_TASK TO CARRY OUT_: If a line in the listing below includes the string "lines", pull it out.
··· DATA SUPPLIED ···
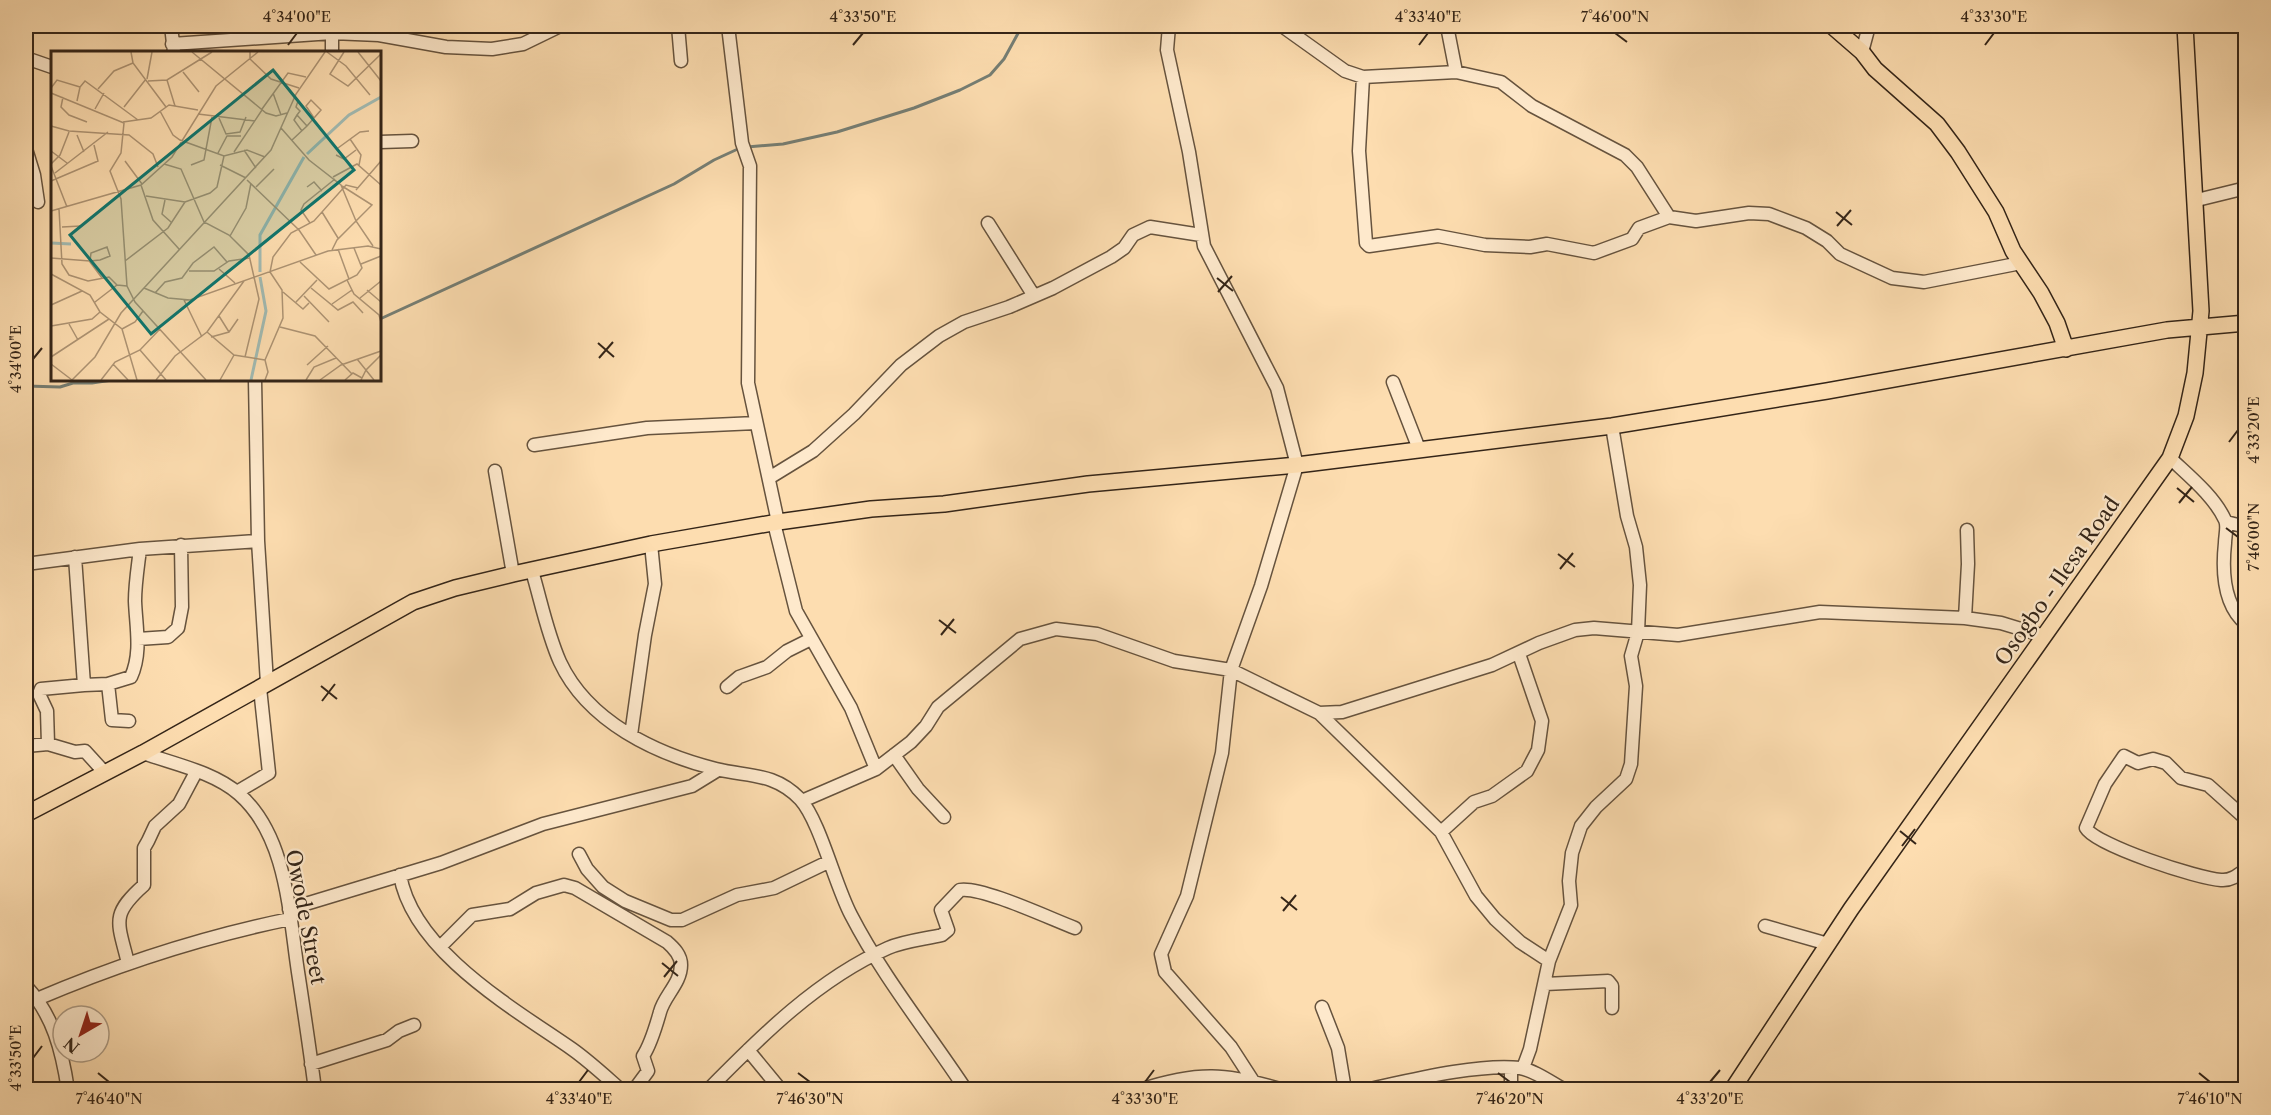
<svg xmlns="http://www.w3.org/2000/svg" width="2271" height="1115" viewBox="0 0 2271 1115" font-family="'Libre Caslon Text',serif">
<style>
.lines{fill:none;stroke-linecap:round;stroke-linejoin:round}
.stream{stroke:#757e74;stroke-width:3}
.minor-casing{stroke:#66533e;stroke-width:15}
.major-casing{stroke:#342518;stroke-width:18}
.minor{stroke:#fee9cc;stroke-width:12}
.major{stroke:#fdddb0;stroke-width:15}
.ticks{fill:none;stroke:#342518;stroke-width:2}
.labels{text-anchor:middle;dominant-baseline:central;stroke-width:4.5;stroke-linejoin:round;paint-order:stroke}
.street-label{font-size:21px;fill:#342518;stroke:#fee9cc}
.inset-river{fill:none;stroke:#a1bab2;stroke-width:3}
.inset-road{fill:none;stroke:#ad9373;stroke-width:1.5}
.view{fill:#0f766e;fill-opacity:0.15;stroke:#0f766e;stroke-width:3}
.inset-edge{fill:none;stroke:#342518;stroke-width:3}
.neatline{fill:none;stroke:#342518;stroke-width:2}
.ticks-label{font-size:15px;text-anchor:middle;fill:#342518}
</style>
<rect width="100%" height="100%" fill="#fdddb0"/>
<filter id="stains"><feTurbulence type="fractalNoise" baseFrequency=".00333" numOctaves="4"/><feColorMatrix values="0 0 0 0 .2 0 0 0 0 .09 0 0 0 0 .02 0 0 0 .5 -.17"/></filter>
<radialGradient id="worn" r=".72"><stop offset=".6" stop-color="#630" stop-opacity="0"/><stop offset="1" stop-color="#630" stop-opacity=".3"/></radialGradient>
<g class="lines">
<!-- stream -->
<path class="stream" d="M747 147 783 144 837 132 914 108 960 90 990 75 1004 59 1022 26
M380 319 674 184 714 160 740 148
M26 386 60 387 73 383H92L112 380"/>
<!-- minor casing -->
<g class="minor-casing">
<path id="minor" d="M171 26 174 52
M678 26 681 61
M728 26 742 143 750 166 748 383 778 522
M1169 26 1167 50 1189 152 1204 246 1277 388 1297 465 1261 586 1231 670 1222 753 1187 896 1161 954 1165 972 1231 1047 1253 1081
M1282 26 1345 71 1363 77 1456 72 1501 82 1532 106 1625 155 1637 167 1669 217
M1447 26 1456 72
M332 33V52
M172 44 332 33 379 35 446 47 492 49 523 44 560 26
M1862 52 1869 26
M26 58 52 67
M1363 77 1359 151 1366 243 1369 246 1438 236 1485 245 1530 247 1547 244 1594 253 1632 239 1639 228 1669 217 1696 221 1749 213 1769 214 1806 228 1827 241 1840 254 1892 278 1924 282 2021 263
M380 142 412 141
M26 149 34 175 38 202
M2197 200 2246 188
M988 223 1034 296
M255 380 258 541 267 683
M1393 382 1419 449
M534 445 647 428 756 423
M2170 458C2189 476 2214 496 2225 520 2228 526 2225 536 2225 543 2222 571 2223 605 2246 624
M495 471 513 574
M769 478 813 451 854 414 901 365 939 336 964 322 1009 307 1053 288 1111 257 1124 248 1133 235 1150 227 1201 235
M2226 522 2246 527
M774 523 796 611 851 708 876 769
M26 564 140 549 258 541
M532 571C541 601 547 633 560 662 588 722 656 754 716 769 748 777 774 772 800 799 820 821 835 885 851 915 883 977 927 1031 966 1090
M1965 618 1968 564 1967 530
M138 639 168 637 178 628 182 607 181 545
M108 684 112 720 129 721
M84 685 108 684 131 677C142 653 136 627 135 601 135 584 138 566 140 549
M727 687 739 677 767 667 787 651 811 639
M1319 713 1342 712 1492 665 1539 643 1575 630 1594 628 1678 635 1820 612 1965 618 2001 623 2044 636
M631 735 645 635 655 584 651 544
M48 744 47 711 39 694 41 689 84 685 75 557
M26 746 48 744 75 752 85 751 105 773
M143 753C174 764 214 772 239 794 287 836 289 913 298 972 304 1011 310 1050 315 1090
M894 755 918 789 944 817
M237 792 269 773 260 688
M802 801 876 769 911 742 926 726 938 707 1020 639 1056 629 1097 634 1174 661 1231 670 1319 713 1441 832 1476 896 1495 919 1520 942 1549 961
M2246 819 2208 785 2181 778 2166 763 2153 759 2138 763 2124 756 2105 784 2086 828C2095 845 2199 879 2221 880 2231 881 2238 875 2246 869
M1441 832 1474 802 1492 796 1527 771 1538 750 1542 721 1519 654
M579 854 587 869 603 887 625 901 671 920H682L737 895 774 888 828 862
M400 875C413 951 513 1008 572 1049 589 1061 605 1076 621 1090
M289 909 441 863 543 824 692 786 718 770
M1765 926 1828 944
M441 946 472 915 510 909 536 893 564 885 575 888 667 942C674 948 681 955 681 965 681 983 664 996 660 1012 656 1026 651 1044 643 1056L648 1071 634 1090
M128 963C118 922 110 915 144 885V848L148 841 155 826 179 804 196 772
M1545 984 1608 981 1612 986V1008
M26 986C53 1015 62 1050 68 1090
M26 999H37C119 964 202 937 290 919
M1322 1007 1338 1048 1345 1090
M748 1050 781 1090
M311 1064 387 1040 399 1031 414 1025
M1523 1068 1530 1049 1549 961 1571 905 1569 881 1572 853 1581 826 1596 807 1626 779 1631 764 1636 686 1631 656 1638 632 1640 585 1636 547 1627 516 1612 426
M708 1090C761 1036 818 979 888 948 904 941 925 939 942 935L948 930 941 910 960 890C981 886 1051 919 1075 928
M1140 1090C1197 1071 1227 1073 1283 1090
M1365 1090C1407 1081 1478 1063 1520 1068 1534 1070 1552 1083 1565 1090
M1511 1090V1068"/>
</g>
<!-- major casing -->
<g class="major-casing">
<path id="major" d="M1832 26 1862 52 1875 69 1937 124 1958 152 1996 212 2013 251 2041 293 2057 323 2066 349
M26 814 143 753 413 602 455 588 513 574 651 544 778 522 871 509 944 504 1088 484 1297 465 1612 426 1827 391 2167 330 2246 323
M1732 1090 1851 909 2170 458 2186 416 2195 373 2201 311 2185 26"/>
</g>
<!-- minor -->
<use href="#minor" class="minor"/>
<!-- major -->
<use href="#major" class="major"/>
</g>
<!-- ticks -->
<path class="ticks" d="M1615 33 1627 42M288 45 297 33M853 45 863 33M1419 45 1428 33M1985 45 1994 33M1836 212 1852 225M1837 226 1851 210M1217 278 1233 291M1218 292 1232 276M598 343 614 357M599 358 613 342M33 359 42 348M2229 442 2238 430M2177 488 2194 502M2179 503 2192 487M2226 528 2238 537M1558 554 1575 567M1560 569 1573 553M939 620 956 633M941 635 954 619M321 686 337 699M322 701 335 684M1900 831 1916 844M1902 846 1915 829M1281 897 1297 910M1283 911 1296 895M662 963 678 976M664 977 677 961M33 1058 42 1046M98 1073 109 1082M798 1073 810 1082M1498 1073 1510 1082M2199 1073 2210 1082M579 1082 588 1070M1145 1082 1154 1070M1710 1082 1720 1070"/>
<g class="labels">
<!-- street labels -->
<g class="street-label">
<text transform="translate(2057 581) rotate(-55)">Osogbo - Ilesa Road</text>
<text transform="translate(306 917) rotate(79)">Owode Street</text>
</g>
</g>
<!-- overview -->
<g transform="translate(51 51)">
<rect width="330" height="330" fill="#fdddb0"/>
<path class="inset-river" d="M256 103 298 64 330 46M0 192 20 193M209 221V184L253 106M200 329 215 260 209 226"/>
<path class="inset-road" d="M80 1 82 12 115 56M141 1 215 62 225 65 236 62M199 1V8L220 28 248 37M276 1 295 15 319 44M293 1 279 23 297 35 330 3M307 1 330 30M132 21 148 41M96 28 101 1M116 29 124 55M97 30 116 29 161 1M0 37 6 29 29 36M47 38 63 20 82 12M0 42 73 72 70 102 59 120 70 148 76 235 84 251 155 329M222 42 230 64M12 46 10 56 18 64 36 71M26 50 29 36 34 30 87 69M247 50 245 56 249 60 246 64 256 75M73 56 95 28M44 58 53 42M211 58 237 22 255 26M109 60 122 84 129 89 173 105 196 99 214 106M147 63 204 70M246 64 243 69 251 80M168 67 175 83 189 81 195 66M72 71 100 67 118 54 147 59M0 75 18 80 78 84 102 103 107 116M230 77 258 109 290 134 305 170 322 195M26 84 33 101M299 88 310 104 308 114M241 89 256 75 270 59 260 49 255 55 263 67M287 97 309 81 318 80M193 99 205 117M0 100 16 112M183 101 211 59M167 102 176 85H190M285 104 293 108 305 99M74 110 91 133M0 113 9 104 18 81M113 113 130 118 153 171 178 184 198 204 208 248 194 306M140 114 153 109 161 66M169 114 195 127M0 115 16 156M4 122 57 81M282 126 306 113 330 134M196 129 248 179 265 204M0 130 47 110 43 94M90 134 102 169 128 198M205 136 223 118M256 136 263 131 271 140M305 139 330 110M95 145 134 151 159 142 166 136 173 105M114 149 111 163 120 171M8 158 11 213 18 224 37 230 58 226 66 234 76 235M0 160 90 134 121 106 165 35 207 1M271 161 287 187M259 172 250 159 253 153 284 128M11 176 30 175M179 185 195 157 200 132M287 198 298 228M281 199 286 189 321 154 291 135M0 207 39 210 49 209 59 205 56 196 40 202 39 210V211L51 227M74 210 117 177 134 151M249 211 278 238 306 224 311 217 303 197M310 213 330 205M168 218 184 232M138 220H163L178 210 199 207M0 223 39 244 49 261 71 278 86 329M296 229 303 243 328 264 330 271M93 237 117 247 139 249 277 200 317 195 330 198M260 237 287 259 302 251 312 262M316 239 330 251M232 241 252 258 258 252M104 242 114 231 131 227 142 212 163 196 176 211M253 245 278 271M309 247 330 230M133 249 151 286M44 251 66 234M245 251 266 229M281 253 301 239M0 254 31 240M168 265 178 281M18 273 27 289M0 275 41 268 49 261M229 276 264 285 301 323M71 278 84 271 92 260M156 281 183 304 214 309M160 286 178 281 187 268M89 299 115 329M0 306 58 268M306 308 323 329M0 313 21 329M62 313 77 329M256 314 277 295M21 329 44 306 70 262 220 99 245 43 274 1M50 329 64 311 89 299 109 278M105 329 124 305 156 281 193 230M169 329 183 304M214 329 217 321 214 309 232 267 231 239 219 221 222 206 240 182 263 170 295 134 307 137M255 329 263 316 285 307M269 329 290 314 330 300M294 329 302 322 311 327M310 329 315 319 330 304"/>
<path class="view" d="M222 19 303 119 100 283 19 184Z"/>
<rect width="330" height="330" class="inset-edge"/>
</g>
<!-- margin -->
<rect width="2271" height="1115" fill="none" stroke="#fdddb0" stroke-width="66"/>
<!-- north arrow -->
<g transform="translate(81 1034) rotate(219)"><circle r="28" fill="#fee9cc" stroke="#ad9b84" stroke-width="1.5"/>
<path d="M0-4.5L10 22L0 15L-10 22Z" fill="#8f2418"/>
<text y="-9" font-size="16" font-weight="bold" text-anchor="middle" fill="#342518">N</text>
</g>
<rect x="33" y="33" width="2205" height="1049" class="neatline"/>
<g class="ticks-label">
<text x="297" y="22">4°34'00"E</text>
<text x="863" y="22">4°33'50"E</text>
<text x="1428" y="22">4°33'40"E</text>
<text x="1615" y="22">7°46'00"N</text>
<text x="1994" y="22">4°33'30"E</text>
<text transform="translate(16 359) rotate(-90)" y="5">4°34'00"E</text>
<text transform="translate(2254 430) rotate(-90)" y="5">4°33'20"E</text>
<text transform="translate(2254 537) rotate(-90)" y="5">7°46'00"N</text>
<text transform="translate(16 1058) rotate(-90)" y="5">4°33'50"E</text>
<text x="109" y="1104">7°46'40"N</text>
<text x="579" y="1104">4°33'40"E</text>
<text x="810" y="1104">7°46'30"N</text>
<text x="1145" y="1104">4°33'30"E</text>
<text x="1510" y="1104">7°46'20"N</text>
<text x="1710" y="1104">4°33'20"E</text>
<text x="2210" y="1104">7°46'10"N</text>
</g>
<rect width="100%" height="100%" filter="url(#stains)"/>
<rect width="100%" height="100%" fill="url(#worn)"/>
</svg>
···
_WRITTEN REPLY_:
.lines{fill:none;stroke-linecap:round;stroke-linejoin:round}
<g class="lines">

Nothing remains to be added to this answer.